With software, especially with software as a service (SaaS) you will need to ensure there is strong indemnities within the license agreement. The aim of having the right indemnity is to limit the software company’s in the event of software outtages and data loss. You should also consider the nature of your industry and address risk to the end-user of software. For example, I assisted a security software company with their software license. I had to ensure that the licensee took responsibilties for the safety of security personnel and the employee tracking feature, as only a feature for convenience and not a safety device that the company or its employees would rely on to the extent of a guarantee of safety.
As you will see, I am setting the below section in question form as they are the most important questions that software companies must contemplate before negotiating or drafting a software license agreement.
Answering these questions will help you prepare before consulting with an experienced software lawyer :
What Software Are You Licensing?
It is not uncommon for the software to have numerous modules. You only need to turn to Oracle for the perfect example of a company that has a very wide variety of software.
You need to ensure that the software is properly described in the license agreement along with the modules.
What Level of Access Does the License Provide?
After you describe the software that is subject to the software license agreement, you then should outline the user level access that you intend to provide as part of the license.
How Many End-users Does the License Provide?
The software development companies who offer commercial licenses should consider how many end-user license is subject to the licenses.
Support and Maintenance
Who will be providing the support? If you are selling a commercial license, will you provide support to the licensee, as well as the end-users?
What are the terms of performing maintenance? Is maintenance required to be performed between certain hours? Is notice required to be given?
Will you provide phone support, or will support be provided via a help desk?
Payment and Term of the License Agreement
What date does the agreement start and what date will it end? How can the parties terminate the agreement, and for what reason? These questions also relate to the timing of payments – for example, yearly or monthly license fees.
Frequently Asked Questions
Please find the FAQ’s below:
What Software License Agreements Cover?
The license should set out the terms upon which the licensee can use the software. It should also address the software being licensed, the warranties of the software, the type of software being licensed, the term as well as dispute resolution and termination rights – among many other contractual provisions.

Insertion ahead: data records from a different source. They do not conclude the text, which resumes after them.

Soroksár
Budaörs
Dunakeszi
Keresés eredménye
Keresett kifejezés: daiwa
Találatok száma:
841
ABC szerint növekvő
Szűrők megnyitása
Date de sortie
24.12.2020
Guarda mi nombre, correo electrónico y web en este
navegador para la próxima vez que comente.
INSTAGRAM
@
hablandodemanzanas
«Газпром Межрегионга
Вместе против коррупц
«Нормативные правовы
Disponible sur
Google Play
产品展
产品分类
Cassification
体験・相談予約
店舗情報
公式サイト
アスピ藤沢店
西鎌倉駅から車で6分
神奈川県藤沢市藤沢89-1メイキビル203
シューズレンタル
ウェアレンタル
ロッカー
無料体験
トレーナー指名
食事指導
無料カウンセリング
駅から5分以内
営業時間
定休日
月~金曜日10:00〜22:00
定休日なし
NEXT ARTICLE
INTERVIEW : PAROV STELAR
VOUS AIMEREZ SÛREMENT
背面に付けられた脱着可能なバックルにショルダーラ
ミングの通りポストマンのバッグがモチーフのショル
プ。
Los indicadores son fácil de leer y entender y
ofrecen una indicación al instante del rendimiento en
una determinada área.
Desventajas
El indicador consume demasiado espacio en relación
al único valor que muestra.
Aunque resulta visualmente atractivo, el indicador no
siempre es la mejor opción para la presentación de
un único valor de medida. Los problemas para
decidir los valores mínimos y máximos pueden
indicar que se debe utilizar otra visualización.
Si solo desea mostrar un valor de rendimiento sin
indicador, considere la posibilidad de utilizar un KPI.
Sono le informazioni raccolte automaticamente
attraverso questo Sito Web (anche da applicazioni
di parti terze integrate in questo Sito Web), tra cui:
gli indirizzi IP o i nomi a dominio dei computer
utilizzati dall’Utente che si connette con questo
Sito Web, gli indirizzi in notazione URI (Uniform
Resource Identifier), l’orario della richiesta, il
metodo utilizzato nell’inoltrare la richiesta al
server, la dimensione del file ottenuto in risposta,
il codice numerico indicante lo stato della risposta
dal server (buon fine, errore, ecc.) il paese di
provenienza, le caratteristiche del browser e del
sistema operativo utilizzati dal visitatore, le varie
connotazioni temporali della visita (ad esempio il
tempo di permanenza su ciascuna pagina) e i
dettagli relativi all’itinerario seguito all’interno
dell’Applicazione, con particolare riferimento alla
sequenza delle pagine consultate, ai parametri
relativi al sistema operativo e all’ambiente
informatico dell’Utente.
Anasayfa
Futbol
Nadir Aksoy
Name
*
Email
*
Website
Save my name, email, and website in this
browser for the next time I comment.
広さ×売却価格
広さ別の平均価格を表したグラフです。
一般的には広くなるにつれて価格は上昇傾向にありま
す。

How to Create a Software License Agreement?
A sofrware license agreement must be carefully drafted by a lawyer who understands the complexities of software development and licensing arrangements.
What Is Software Licensing?
Software licensing is a business model, where a software company sells a license to use, sell or sublicense to third-parties.
Why You Need a Software License Agreement?
A software license agreement creates a legal relationship between the software development company and the licensee and potentially its end users. Without an agreement that governs the license, the parties will be unsure of each other’s rights and a dispute could be imminent.
Why Software Licensing Is Important?
Software licensing is important because it sets out the rights and obligations of the software licensee and the licensor.